Once such a regime was established, the race issue could be addressed. “The colored man,” said Lincoln, “in seeing all united for him, is inspired with vigilance, and energy, and daring, to the same end,” that is, in making the new state of Louisiana last. “All united for him”? Yes, the original 12,000 were in great need of good men to “keep the jewel of liberty in the family of freedom.” They needed the support of qualified Black men, those who were literate, or had fought for the Union. These Blacks would see that by pitching in to help, they too would benefit. They would gain valuable White allies. By such cooperative effort, they would advance a regime in which there was the best chance of their rights being protected.
It was in such an identity of interest with their fellow Louisianans—the Black founders, as it were, with the White founders—that lay the best hope for the Black man. Blacks’ wellbeing would depend upon this identity. This is exactly what happened in the state of Florida under the one Governor of all, Ossian Bingley Hart, who most closely followed Lincoln’s statesmanship in reconstructing his state.
Assuming that the government passed good laws, Louisianans who opposed the Lincoln-Banks-Hahn government would appear as spoilers, acting against a government that benefited their fellow Whites.

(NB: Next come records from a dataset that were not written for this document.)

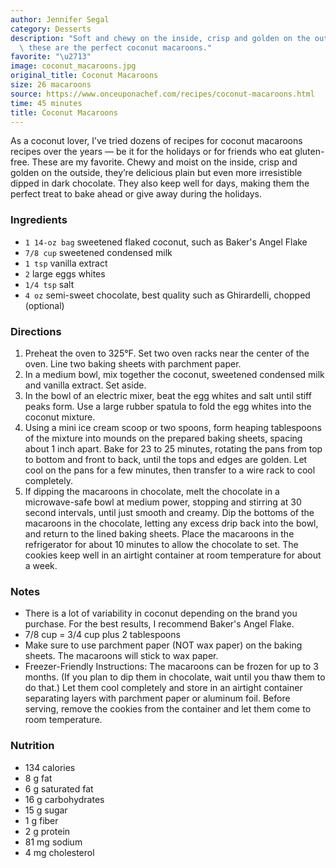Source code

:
 ```yaml
---
author: Jennifer Segal
category: Desserts
description: "Soft and chewy on the inside, crisp and golden on the outside \u2014\
  \ these are the perfect coconut macaroons."
favorite: "\u2713"
image: coconut_macaroons.jpg
original_title: Coconut Macaroons
size: 26 macaroons
source: https://www.onceuponachef.com/recipes/coconut-macaroons.html
time: 45 minutes
title: Coconut Macaroons
---
```

As a coconut lover, I’ve tried dozens of recipes for coconut macaroons recipes over the years — be it for the holidays or for friends who eat gluten\-free. These are my favorite. Chewy and moist on the inside, crisp and golden on the outside, they’re delicious plain but even more irresistible dipped in dark chocolate. They also keep well for days, making them the perfect treat to bake ahead or give away during the holidays.

### Ingredients

* `1 14-oz bag` sweetened flaked coconut, such as Baker's Angel Flake
* `7/8 cup` sweetened condensed milk
* `1 tsp` vanilla extract
* `2` large eggs whites
* `1/4 tsp` salt
* `4 oz` semi-sweet chocolate, best quality such as Ghirardelli, chopped (optional)

### Directions

1. Preheat the oven to 325°F. Set two oven racks near the center of the oven. Line two baking sheets with parchment paper.
2. In a medium bowl, mix together the coconut, sweetened condensed milk and vanilla extract. Set aside.
3. In the bowl of an electric mixer, beat the egg whites and salt until stiff peaks form. Use a large rubber spatula to fold the egg whites into the coconut mixture.
4. Using a mini ice cream scoop or two spoons, form heaping tablespoons of the mixture into mounds on the prepared baking sheets, spacing about 1 inch apart. Bake for 23 to 25 minutes, rotating the pans from top to bottom and front to back, until the tops and edges are golden. Let cool on the pans for a few minutes, then transfer to a wire rack to cool completely.
5. If dipping the macaroons in chocolate, melt the chocolate in a microwave\-safe bowl at medium power, stopping and stirring at 30 second intervals, until just smooth and creamy. Dip the bottoms of the macaroons in the chocolate, letting any excess drip back into the bowl, and return to the lined baking sheets. Place the macaroons in the refrigerator for about 10 minutes to allow the chocolate to set. The cookies keep well in an airtight container at room temperature for about a week.

### Notes

* There is a lot of variability in coconut depending on the brand you purchase. For the best results, I recommend Baker's Angel Flake.
* 7/8 cup = 3/4 cup plus 2 tablespoons
* Make sure to use parchment paper (NOT wax paper) on the baking sheets. The macaroons will stick to wax paper.
* Freezer-Friendly Instructions: The macaroons can be frozen for up to 3 months. (If you plan to dip them in chocolate, wait until you thaw them to do that.) Let them cool completely and store in an airtight container separating layers with parchment paper or aluminum foil. Before serving, remove the cookies from the container and let them come to room temperature.

### Nutrition

* 134 calories
* 8 g fat
* 6 g saturated fat
* 16 g carbohydrates
* 15 g sugar
* 1 g fiber
* 2 g protein
* 81 mg sodium
* 4 mg cholesterol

They would be exposed as saboteurs, seeking to play the race card to undermine the progress brought by the new regime. Such an arrangement of political forces was the best practical means of eroding race prejudice, of placing it in the ultimate course of extinction.

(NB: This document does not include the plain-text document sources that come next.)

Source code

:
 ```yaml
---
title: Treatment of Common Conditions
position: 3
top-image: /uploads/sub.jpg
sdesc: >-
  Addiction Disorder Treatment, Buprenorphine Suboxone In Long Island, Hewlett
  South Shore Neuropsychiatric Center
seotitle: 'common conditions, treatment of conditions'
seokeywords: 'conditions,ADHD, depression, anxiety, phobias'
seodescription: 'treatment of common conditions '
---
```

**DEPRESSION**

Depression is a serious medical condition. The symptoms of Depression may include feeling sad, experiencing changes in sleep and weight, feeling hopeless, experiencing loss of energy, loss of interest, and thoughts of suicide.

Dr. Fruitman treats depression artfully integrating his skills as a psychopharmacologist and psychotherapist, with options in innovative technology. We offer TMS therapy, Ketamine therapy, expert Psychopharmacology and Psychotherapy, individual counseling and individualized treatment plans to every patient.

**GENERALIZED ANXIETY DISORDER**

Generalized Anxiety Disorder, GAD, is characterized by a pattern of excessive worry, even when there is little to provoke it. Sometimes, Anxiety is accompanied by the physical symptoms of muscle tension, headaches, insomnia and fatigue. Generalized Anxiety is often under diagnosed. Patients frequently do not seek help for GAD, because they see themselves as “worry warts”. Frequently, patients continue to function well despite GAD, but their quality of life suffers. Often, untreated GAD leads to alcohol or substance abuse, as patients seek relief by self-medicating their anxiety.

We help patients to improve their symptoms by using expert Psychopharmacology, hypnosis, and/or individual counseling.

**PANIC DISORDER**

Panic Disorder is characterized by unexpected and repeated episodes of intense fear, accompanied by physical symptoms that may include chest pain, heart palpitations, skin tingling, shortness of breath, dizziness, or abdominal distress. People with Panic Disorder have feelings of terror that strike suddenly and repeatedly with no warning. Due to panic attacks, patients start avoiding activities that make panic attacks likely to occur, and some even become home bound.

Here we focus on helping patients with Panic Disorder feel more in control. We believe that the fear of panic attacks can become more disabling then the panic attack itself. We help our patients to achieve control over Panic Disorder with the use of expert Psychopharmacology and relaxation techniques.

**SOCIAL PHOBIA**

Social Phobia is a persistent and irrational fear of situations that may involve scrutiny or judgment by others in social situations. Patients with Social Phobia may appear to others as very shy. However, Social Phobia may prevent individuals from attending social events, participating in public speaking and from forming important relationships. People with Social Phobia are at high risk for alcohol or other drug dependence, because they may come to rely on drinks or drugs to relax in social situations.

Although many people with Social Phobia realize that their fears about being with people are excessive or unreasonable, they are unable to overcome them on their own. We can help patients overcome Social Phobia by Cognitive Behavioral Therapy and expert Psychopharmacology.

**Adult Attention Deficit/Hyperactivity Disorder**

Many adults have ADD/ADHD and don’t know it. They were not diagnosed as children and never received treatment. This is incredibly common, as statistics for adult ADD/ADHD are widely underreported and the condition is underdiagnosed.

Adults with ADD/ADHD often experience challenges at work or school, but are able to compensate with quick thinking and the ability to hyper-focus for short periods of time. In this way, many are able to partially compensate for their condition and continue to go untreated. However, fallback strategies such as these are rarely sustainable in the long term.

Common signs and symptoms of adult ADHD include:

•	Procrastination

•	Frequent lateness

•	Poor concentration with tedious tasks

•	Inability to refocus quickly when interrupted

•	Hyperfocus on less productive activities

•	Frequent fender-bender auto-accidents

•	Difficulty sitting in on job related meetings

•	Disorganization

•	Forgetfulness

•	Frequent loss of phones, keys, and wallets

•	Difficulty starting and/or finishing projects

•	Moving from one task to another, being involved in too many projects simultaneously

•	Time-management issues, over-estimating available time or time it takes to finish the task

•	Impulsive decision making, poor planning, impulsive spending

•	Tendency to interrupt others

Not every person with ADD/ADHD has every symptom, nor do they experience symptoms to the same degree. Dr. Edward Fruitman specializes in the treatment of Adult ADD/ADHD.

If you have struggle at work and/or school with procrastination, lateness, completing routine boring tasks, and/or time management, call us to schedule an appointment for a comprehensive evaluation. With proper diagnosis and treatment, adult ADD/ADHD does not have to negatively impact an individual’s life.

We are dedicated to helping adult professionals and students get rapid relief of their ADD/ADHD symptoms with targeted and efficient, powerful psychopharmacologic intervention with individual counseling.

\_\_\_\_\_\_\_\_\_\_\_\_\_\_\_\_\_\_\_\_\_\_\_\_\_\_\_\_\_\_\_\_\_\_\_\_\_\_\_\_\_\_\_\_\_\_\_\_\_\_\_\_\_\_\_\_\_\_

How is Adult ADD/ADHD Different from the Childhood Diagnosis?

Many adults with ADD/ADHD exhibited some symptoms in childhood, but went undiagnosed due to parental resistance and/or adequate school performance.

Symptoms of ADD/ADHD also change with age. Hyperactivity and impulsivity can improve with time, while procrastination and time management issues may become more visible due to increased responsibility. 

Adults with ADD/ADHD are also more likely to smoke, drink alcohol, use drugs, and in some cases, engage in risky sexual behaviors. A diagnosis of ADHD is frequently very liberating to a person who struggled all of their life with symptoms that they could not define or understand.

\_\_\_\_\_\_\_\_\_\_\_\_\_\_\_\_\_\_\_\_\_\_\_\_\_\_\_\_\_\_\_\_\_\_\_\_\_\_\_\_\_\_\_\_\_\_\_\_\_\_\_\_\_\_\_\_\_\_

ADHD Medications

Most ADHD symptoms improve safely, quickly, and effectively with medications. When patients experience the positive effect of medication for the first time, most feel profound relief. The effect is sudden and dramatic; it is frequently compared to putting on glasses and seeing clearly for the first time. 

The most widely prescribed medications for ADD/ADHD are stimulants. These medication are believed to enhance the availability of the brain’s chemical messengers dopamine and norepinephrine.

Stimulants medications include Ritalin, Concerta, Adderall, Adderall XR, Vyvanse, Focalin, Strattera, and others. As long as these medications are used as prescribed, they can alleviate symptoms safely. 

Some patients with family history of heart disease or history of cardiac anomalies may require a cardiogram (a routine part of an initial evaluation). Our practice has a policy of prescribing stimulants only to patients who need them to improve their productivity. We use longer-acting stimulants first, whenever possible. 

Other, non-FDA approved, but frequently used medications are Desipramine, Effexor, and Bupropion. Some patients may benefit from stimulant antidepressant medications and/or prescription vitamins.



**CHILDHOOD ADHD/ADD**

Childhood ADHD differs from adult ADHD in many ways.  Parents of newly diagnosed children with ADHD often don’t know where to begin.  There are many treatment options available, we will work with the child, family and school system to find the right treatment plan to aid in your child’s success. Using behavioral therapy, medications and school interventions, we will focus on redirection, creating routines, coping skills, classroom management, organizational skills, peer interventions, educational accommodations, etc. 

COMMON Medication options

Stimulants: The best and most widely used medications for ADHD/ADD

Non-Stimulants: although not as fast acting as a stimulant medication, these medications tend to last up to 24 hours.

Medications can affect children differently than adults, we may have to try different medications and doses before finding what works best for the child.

Such a government would have the best defense politically to ward off the angry scheming of those disloyal persons denied the vote or the right to hold public office. Lincoln, for example, had excepted from pardon and amnesty Confederate civil or military officers, or those who had abandoned civil or military positions in the employ of the United States to join the rebellion. In the extreme case where the disloyal attempted to overthrow a loyal government, the President’s answer was to use the authority provided in the U.S. Constitution to protect state governments from subversion.
Thus, Lincoln’s Reconstruction statesmanship envisaged a free state government that avoided political extremes, rose above the racial divide, included qualified Blacks in the work of governing, and put race prejudice on the defensive.
After Lincoln passed from the scene, most of the policies followed partook little of his approach to Reconstruction and failed in every one of the former rebel states. Because the state governments established were rarely good ones, they did not attract the necessary popular support. Worse, beginning in 1867, the Congressional Reconstruction Act led to polarization in these states between political extremes and the collapse of Republican rule everywhere in the South.
Whether Lincoln actually would have been able to carry out his approach throughout the South is impossible to say. However, if he had, American history would have been very different. There are good reasons for agreeing with historian LaWanda Cox’s belief that if anyone could have succeeded in this work of Reconstruction, it would have been Abraham Lincoln.